> _YOUR OBJECTIVE_:
Reproduce word for word the lines of the items below, from the line containing "State the start time." through the final line of the items, including both of those lines.

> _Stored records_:
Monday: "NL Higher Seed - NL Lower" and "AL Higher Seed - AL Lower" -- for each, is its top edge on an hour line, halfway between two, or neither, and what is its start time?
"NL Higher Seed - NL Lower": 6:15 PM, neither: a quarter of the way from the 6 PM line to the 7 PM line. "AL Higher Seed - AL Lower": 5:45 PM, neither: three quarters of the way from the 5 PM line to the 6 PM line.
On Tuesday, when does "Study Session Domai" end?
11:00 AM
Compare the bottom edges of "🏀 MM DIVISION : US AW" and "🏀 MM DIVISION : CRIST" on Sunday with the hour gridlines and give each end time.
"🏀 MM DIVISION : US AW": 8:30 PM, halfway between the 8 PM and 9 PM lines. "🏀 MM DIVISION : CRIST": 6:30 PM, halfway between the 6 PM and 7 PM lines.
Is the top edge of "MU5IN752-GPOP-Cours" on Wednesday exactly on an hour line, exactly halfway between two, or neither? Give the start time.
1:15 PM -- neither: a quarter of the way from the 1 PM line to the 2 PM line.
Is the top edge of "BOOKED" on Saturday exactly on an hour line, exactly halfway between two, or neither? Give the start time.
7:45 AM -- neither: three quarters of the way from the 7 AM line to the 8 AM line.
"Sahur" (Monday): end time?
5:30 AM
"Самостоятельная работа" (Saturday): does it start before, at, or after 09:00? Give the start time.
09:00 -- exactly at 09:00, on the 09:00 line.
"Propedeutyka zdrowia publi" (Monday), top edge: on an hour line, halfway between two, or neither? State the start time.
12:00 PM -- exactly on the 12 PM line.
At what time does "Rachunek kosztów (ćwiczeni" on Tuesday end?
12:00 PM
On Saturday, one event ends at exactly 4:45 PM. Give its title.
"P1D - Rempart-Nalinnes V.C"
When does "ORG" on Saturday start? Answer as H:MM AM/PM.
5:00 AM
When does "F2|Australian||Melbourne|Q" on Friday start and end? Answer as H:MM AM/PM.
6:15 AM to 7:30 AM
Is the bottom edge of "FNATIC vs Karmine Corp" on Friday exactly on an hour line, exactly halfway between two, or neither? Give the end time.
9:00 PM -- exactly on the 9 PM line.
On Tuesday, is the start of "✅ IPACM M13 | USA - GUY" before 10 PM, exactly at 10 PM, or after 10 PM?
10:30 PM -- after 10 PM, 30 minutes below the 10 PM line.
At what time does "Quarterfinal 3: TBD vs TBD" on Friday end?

> _ANSWER TO THIS EXERCISE_:
"Propedeutyka zdrowia publi" (Monday), top edge: on an hour line, halfway between two, or neither? State the start time.
12:00 PM -- exactly on the 12 PM line.
At what time does "Rachunek kosztów (ćwiczeni" on Tuesday end?
12:00 PM
On Saturday, one event ends at exactly 4:45 PM. Give its title.
"P1D - Rempart-Nalinnes V.C"
When does "ORG" on Saturday start? Answer as H:MM AM/PM.
5:00 AM
When does "F2|Australian||Melbourne|Q" on Friday start and end? Answer as H:MM AM/PM.
6:15 AM to 7:30 AM
Is the bottom edge of "FNATIC vs Karmine Corp" on Friday exactly on an hour line, exactly halfway between two, or neither? Give the end time.
9:00 PM -- exactly on the 9 PM line.
On Tuesday, is the start of "✅ IPACM M13 | USA - GUY" before 10 PM, exactly at 10 PM, or after 10 PM?
10:30 PM -- after 10 PM, 30 minutes below the 10 PM line.
At what time does "Quarterfinal 3: TBD vs TBD" on Friday end?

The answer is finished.